Extrait de "La femme puzzle"

Laurence Bomagella

Le puzzle représente une chrysalide

Renaissance

 

Été 1983. Je suis en train de m’interroger sur la nature de cette étrange expérience : j’ai l’impression de chuter dans un obscur puits sans fond. Le concept de Je n’a plus de sens. C’est une lente plongée vers un interminable inconnu. Pour décrire au plus juste ces instants, il faut oublier les repères sensoriels usuels. Il n’ y a plus de contours, de limite, de palpable, plus de connu, plus de temps, plus de corps.
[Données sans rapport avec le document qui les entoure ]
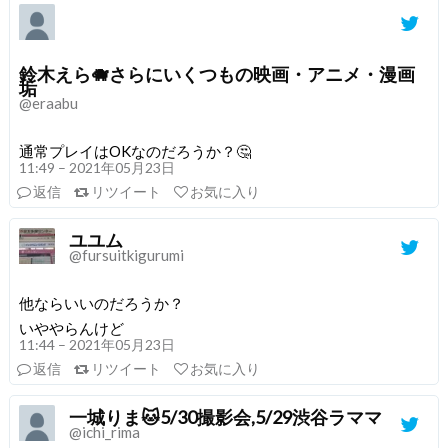
鈴木えら🐗さらにいくつもの映画・アニメ・漫画
垢
@eraabu
通常プレイはOKなのだろうか？🤔
11:49 – 2021年05月23日
返信
リツイート
お気に入り
ユユム
@fursuitkigurumi
他ならいいのだろうか？
いややらんけど
11:44 – 2021年05月23日
返信
リツイート
お気に入り
一城りま🐱5/30撮影会,5/29渋谷ラママ
@ichi_rima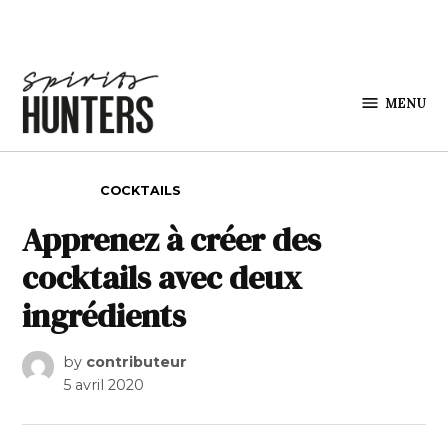
Skip to content
MENU
Spirits
Hunters
POSTED IN
COCKTAILS
Apprenez à créer des
cocktails avec deux
ingrédients
by
contributeur
5 avril 2020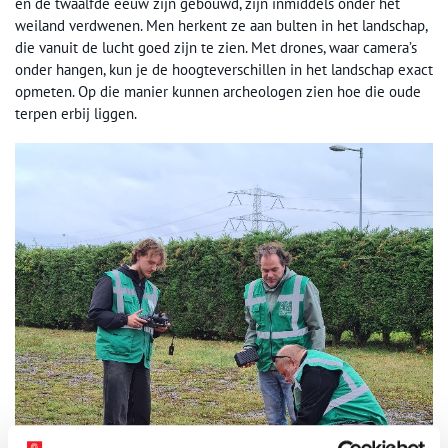
en de twaalfde eeuw zijn gebouwd, zijn inmiddels onder het
weiland verdwenen. Men herkent ze aan bulten in het landschap,
die vanuit de lucht goed zijn te zien. Met drones, waar camera’s
onder hangen, kun je de hoogteverschillen in het landschap exact
opmeten. Op die manier kunnen archeologen zien hoe die oude
terpen erbij liggen.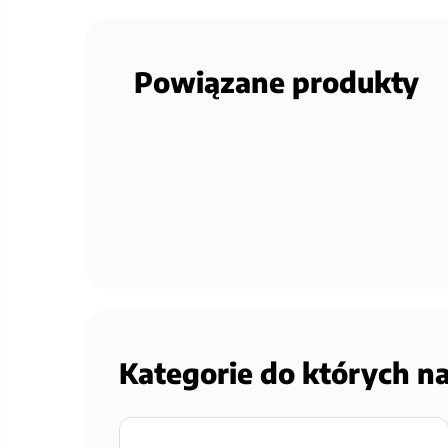
Powiązane produkty
Kategorie do których n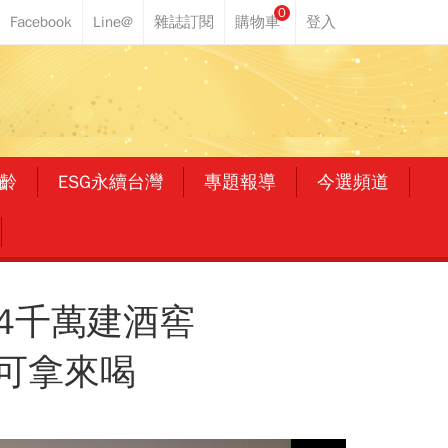
0
齡
ESG永續台灣
專題報導
今選頻道
砸4千萬建酒窖
可拿來喝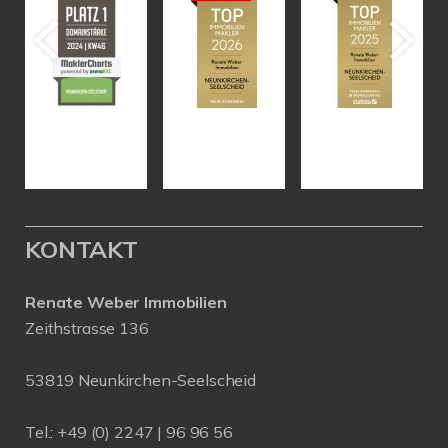
KONTAKT
Renate Weber Immobilien
Zeithstrasse 136
53819 Neunkirchen-Seelscheid
Tel.: +49 (0) 2247 | 96 96 56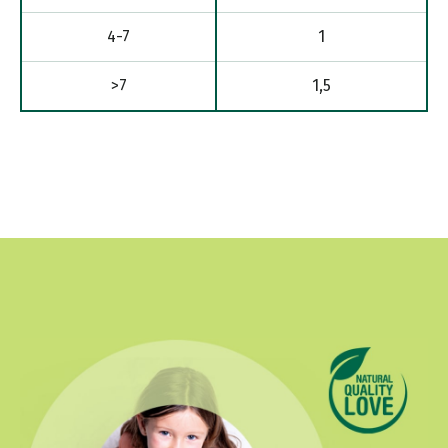
4-7
1
>7
1,5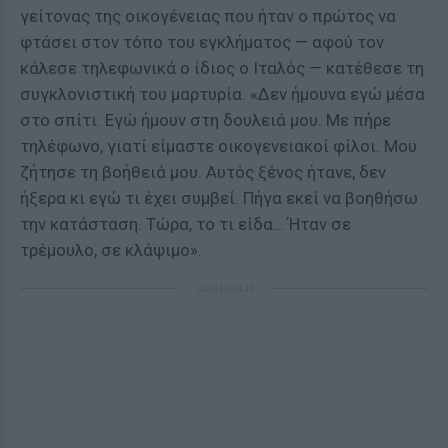
γείτονας της οικογένειας που ήταν ο πρώτος να
φτάσει στον τόπο του εγκλήματος — αφού τον
κάλεσε τηλεφωνικά ο ίδιος ο Ιταλός — κατέθεσε τη
συγκλονιστική του μαρτυρία. «Δεν ήμουνα εγώ μέσα
στο σπίτι. Εγώ ήμουν στη δουλειά μου. Με πήρε
τηλέφωνο, γιατί είμαστε οικογενειακοί φίλοι. Μου
ζήτησε τη βοήθειά μου. Αυτός ξένος ήτανε, δεν
ήξερα κι εγώ τι έχει συμβεί. Πήγα εκεί να βοηθήσω
την κατάσταση. Τώρα, το τι είδα… Ήταν σε
τρέμουλο, σε κλάψιμο».
ΔΙΑΦΗΜΙΣΗ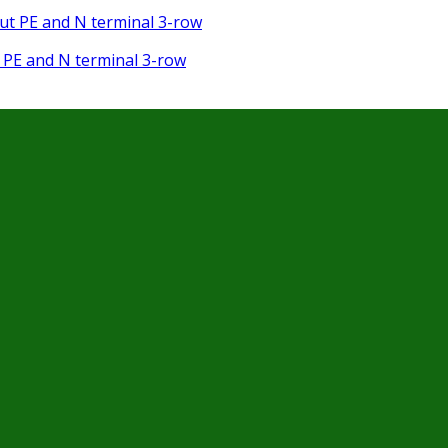
 PE and N terminal 3-row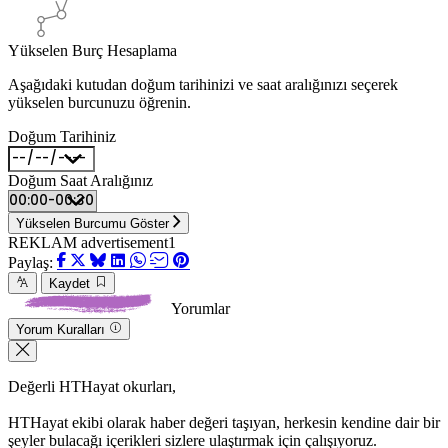
Yükselen Burç Hesaplama
Aşağıdaki kutudan doğum tarihinizi ve saat aralığınızı seçerek
yükselen burcunuzu öğrenin.
Doğum Tarihiniz
Doğum Saat Aralığınız
Yükselen Burcumu Göster
REKLAM advertisement1
Paylaş:
Kaydet
Yorumlar
Yorum Kuralları
Değerli HTHayat okurları,
HTHayat ekibi olarak haber değeri taşıyan, herkesin kendine dair bir
şeyler bulacağı içerikleri sizlere ulaştırmak için çalışıyoruz.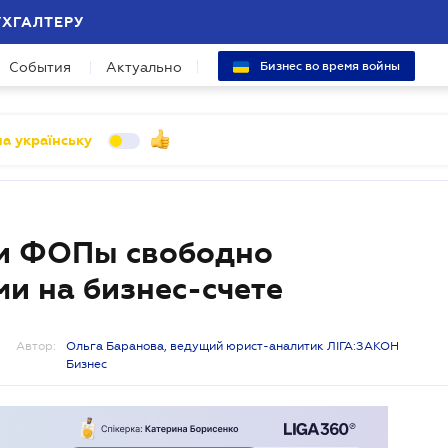
УХГАЛТЕРУ
События
Актуально
Бизнес во время войны
а українську
ли ФОПы свободно
и на бизнес-счете
Автор:
Ольга Баранова, ведущий юрист-аналитик ЛІГА:ЗАКОН
Бизнес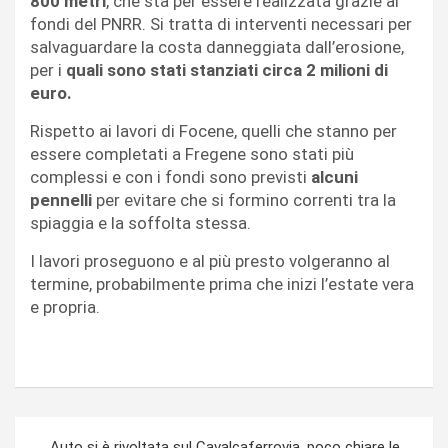
800 metri
, che sta per essere realizzata grazie ai
fondi del PNRR. Si tratta di interventi necessari per
salvaguardare la costa danneggiata dall’erosione,
per i
quali sono stati stanziati circa 2 milioni di
euro.
Rispetto ai lavori di Focene, quelli che stanno per
essere completati a Fregene sono stati più
complessi e con i fondi sono previsti
alcuni
pennelli
per evitare che si formino correnti tra la
spiaggia e la soffolta stessa.
I lavori proseguono e al più presto volgeranno al
termine, probabilmente prima che inizi l’estate vera
e propria.
Navigazione
Auto si è rivoltata sul Cavalcaferrovia, poco chiare le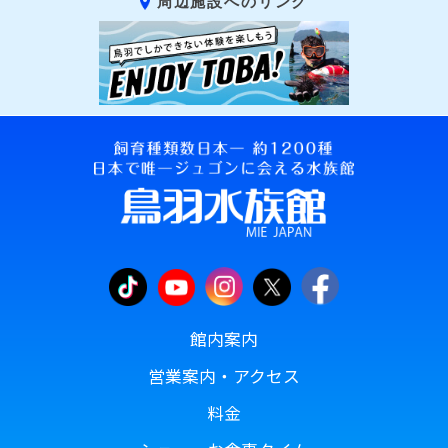
周辺施設へのリンク
館内案内
営業案内・アクセス
料金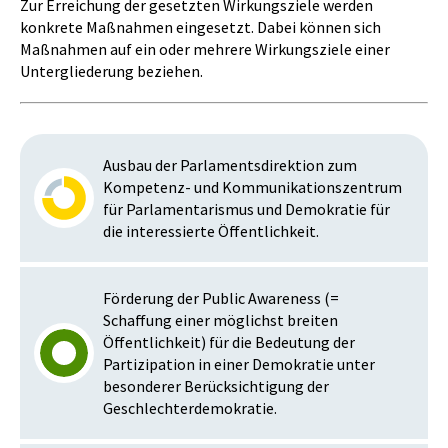
Zur Erreichung der gesetzten Wirkungsziele werden
konkrete Maßnahmen eingesetzt. Dabei können sich
Maßnahmen auf ein oder mehrere Wirkungsziele einer
Untergliederung beziehen.
Ausbau der Parlamentsdirektion zum
Kompetenz- und Kommunikationszentrum
für Parlamentarismus und Demokratie für
die interessierte Öffentlichkeit.
Förderung der Public Awareness (=
Schaffung einer möglichst breiten
Öffentlichkeit) für die Bedeutung der
Partizipation in einer Demokratie unter
besonderer Berücksichtigung der
Geschlechterdemokratie.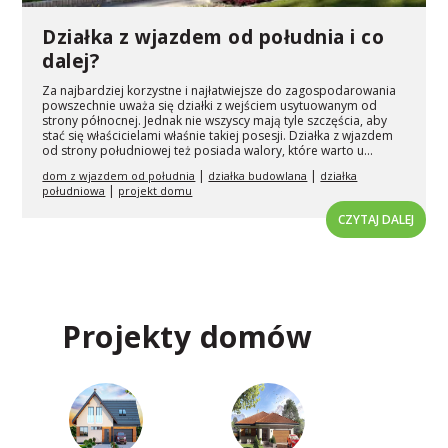
Działka z wjazdem od południa i co
dalej?
Za najbardziej korzystne i najłatwiejsze do zagospodarowania
powszechnie uważa się działki z wejściem usytuowanym od
strony północnej. Jednak nie wszyscy mają tyle szczęścia, aby
stać się właścicielami właśnie takiej posesji. Działka z wjazdem
od strony południowej też posiada walory, które warto u...
|
|
dom z wjazdem od południa
działka budowlana
działka
|
południowa
projekt domu
CZYTAJ DALEJ
Projekty domów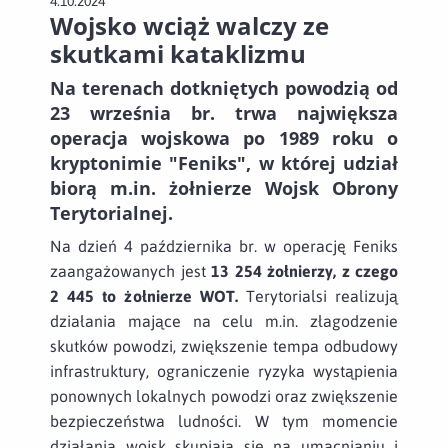
4.10.2024
Wojsko wciąż walczy ze
skutkami kataklizmu
Na terenach dotkniętych powodzią od
23 września br. trwa największa
operacja wojskowa po 1989 roku o
kryptonimie "Feniks", w której udział
biorą m.in. żołnierze Wojsk Obrony
Terytorialnej.
Na dzień 4 października br. w operację Feniks
zaangażowanych jest
13 254 żołnierzy, z czego
2 445 to żołnierze WOT.
Terytorialsi realizują
działania mające na celu m.in. złagodzenie
skutków powodzi, zwiększenie tempa odbudowy
infrastruktury, ograniczenie ryzyka wystąpienia
ponownych lokalnych powodzi oraz zwiększenie
bezpieczeństwa ludności. W tym momencie
działania wojsk skupiają się na umacnianiu i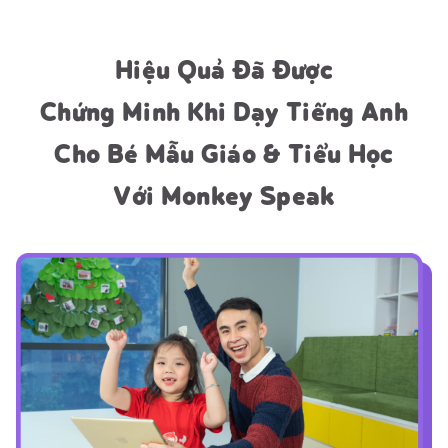
Hiệu Quả Đã Được
Chứng Minh Khi Dạy Tiếng Anh
Cho Bé Mẫu Giáo & Tiểu Học
Với Monkey Speak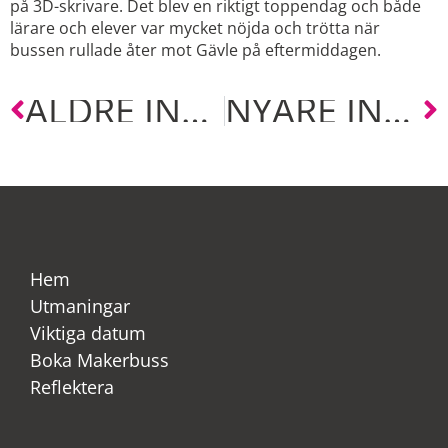
på 3D-skrivare. Det blev en riktigt toppendag och både
lärare och elever var mycket nöjda och trötta när
bussen rullade åter mot Gävle på eftermiddagen.
ÄLDRE INLÄGG
NYARE INLÄGG
Hem
Utmaningar
Viktiga datum
Boka Makerbuss
Reflektera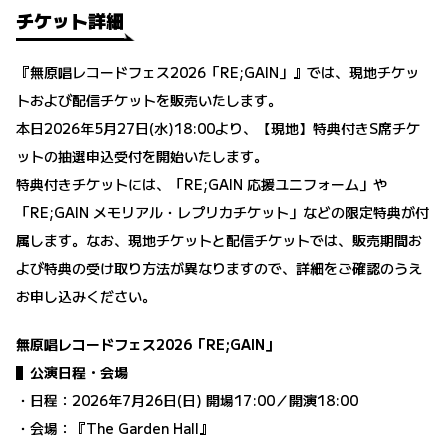
チケット詳細
『無原唱レコードフェス2026「RE;GAIN」』では、現地チケッ
トおよび配信チケットを販売いたします。
本日2026年5月27日(水)18:00より、【現地】特典付きS席チケ
ットの抽選申込受付を開始いたします。
特典付きチケットには、「RE;GAIN 応援ユニフォーム」や
「RE;GAIN メモリアル・レプリカチケット」などの限定特典が付
属します。なお、現地チケットと配信チケットでは、販売期間お
よび特典の受け取り方法が異なりますので、詳細をご確認のうえ
お申し込みください。
無原唱レコードフェス2026「RE;GAIN」
▌公演日程・会場
・日程：2026年7月26日(日) 開場17:00／開演18:00
・会場：『The Garden Hall』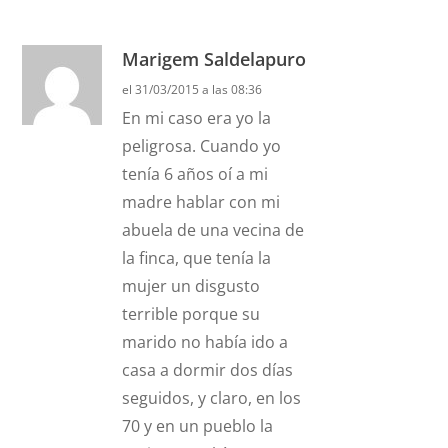
Marigem Saldelapuro
el 31/03/2015 a las 08:36
En mi caso era yo la
peligrosa. Cuando yo
tenía 6 años oí a mi
madre hablar con mi
abuela de una vecina de
la finca, que tenía la
mujer un disgusto
terrible porque su
marido no había ido a
casa a dormir dos días
seguidos, y claro, en los
70 y en un pueblo la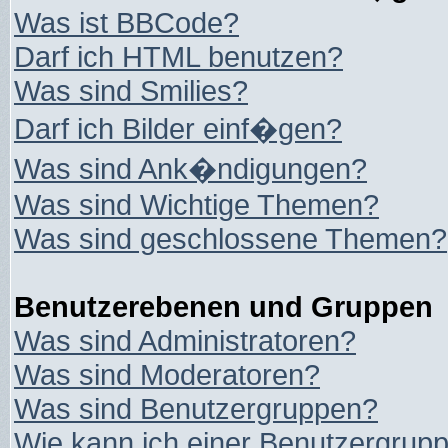
Was ist BBCode?
Darf ich HTML benutzen?
Was sind Smilies?
Darf ich Bilder einf�gen?
Was sind Ank�ndigungen?
Was sind Wichtige Themen?
Was sind geschlossene Themen?
Benutzerebenen und Gruppen
Was sind Administratoren?
Was sind Moderatoren?
Was sind Benutzergruppen?
Wie kann ich einer Benutzergrupp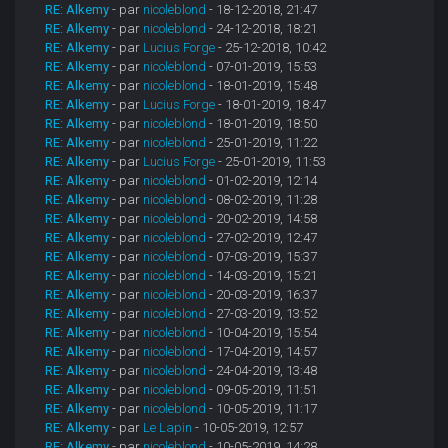
RE: Alkemy
- par
nicoleblond
- 18-12-2018, 21:47
RE: Alkemy
- par
nicoleblond
- 24-12-2018, 18:21
RE: Alkemy
- par
Lucius Forge
- 25-12-2018, 10:42
RE: Alkemy
- par
nicoleblond
- 07-01-2019, 15:53
RE: Alkemy
- par
nicoleblond
- 18-01-2019, 15:48
RE: Alkemy
- par
Lucius Forge
- 18-01-2019, 18:47
RE: Alkemy
- par
nicoleblond
- 18-01-2019, 18:50
RE: Alkemy
- par
nicoleblond
- 25-01-2019, 11:22
RE: Alkemy
- par
Lucius Forge
- 25-01-2019, 11:53
RE: Alkemy
- par
nicoleblond
- 01-02-2019, 12:14
RE: Alkemy
- par
nicoleblond
- 08-02-2019, 11:28
RE: Alkemy
- par
nicoleblond
- 20-02-2019, 14:58
RE: Alkemy
- par
nicoleblond
- 27-02-2019, 12:47
RE: Alkemy
- par
nicoleblond
- 07-03-2019, 15:37
RE: Alkemy
- par
nicoleblond
- 14-03-2019, 15:21
RE: Alkemy
- par
nicoleblond
- 20-03-2019, 16:37
RE: Alkemy
- par
nicoleblond
- 27-03-2019, 13:52
RE: Alkemy
- par
nicoleblond
- 10-04-2019, 15:54
RE: Alkemy
- par
nicoleblond
- 17-04-2019, 14:57
RE: Alkemy
- par
nicoleblond
- 24-04-2019, 13:48
RE: Alkemy
- par
nicoleblond
- 09-05-2019, 11:51
RE: Alkemy
- par
nicoleblond
- 10-05-2019, 11:17
RE: Alkemy
- par
Le Lapin
- 10-05-2019, 12:57
RE: Alkemy
- par
nicoleblond
- 10-05-2019, 14:28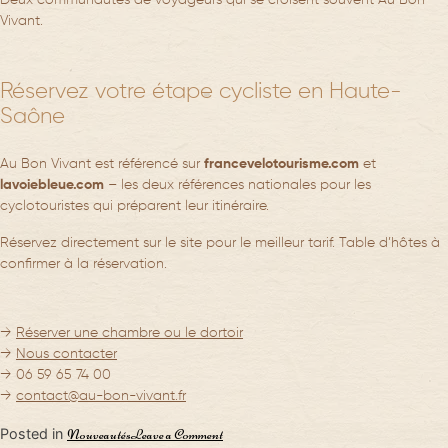
Vivant.
Réservez votre étape cycliste en Haute-
Saône
Au Bon Vivant est référencé sur
francevelotourisme.com
et
lavoiebleue.com
– les deux références nationales pour les
cyclotouristes qui préparent leur itinéraire.
Réservez directement sur le site pour le meilleur tarif. Table d’hôtes à
confirmer à la réservation.
Accueil
La Maison
→
Réserver une chambre ou le dortoir
→
Nous contacter
Les Chambres
→ 06 59 65 74 00
→
contact@au-bon-vivant.fr
Table d’hôtes
on
Posted in
Nouveautés
Leave a Comment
Que des questions, de l’obscurité, de l’espace et du silence.

Je n’ai pas peur. Je ne sais plus ce que je suis, qu’est ce que je suis, si je suis. Je ne comprends pas ce qui se passe. J’attends. J’attends je ne sais quoi.

Et puis… un murmure. Une voix lointaine, toute tordue. C’est la voix d’une femme, je crois. Enfin, je comprends. Elle parle d’un tube, un tube qui serait placé dans mes narines. Une main le retire. Aussitôt, je me sens mieux.

Salle de réveil. Hôpital Saint-André à Bordeaux. Une infirmière essaie de m’extraire de ces ténèbres.

Pareil au plongeur qui effectue sa lente remontée vers la lumière, je retrouve la conscience en respectant les paliers. Je reviens.

Sur le mur, face à moi, une pendule affiche ses contours tourmentés façon Montre molle de Dali. Je n’arrive pas à lire l’heure. Puis, je me souviens… Je n’ai plus le sexe des anges.

Jusque là j’étais nymphe. Me voici papillon. J’ai seize ans et demi. La chirurgie a réparé ce que la nature a omis de me donner.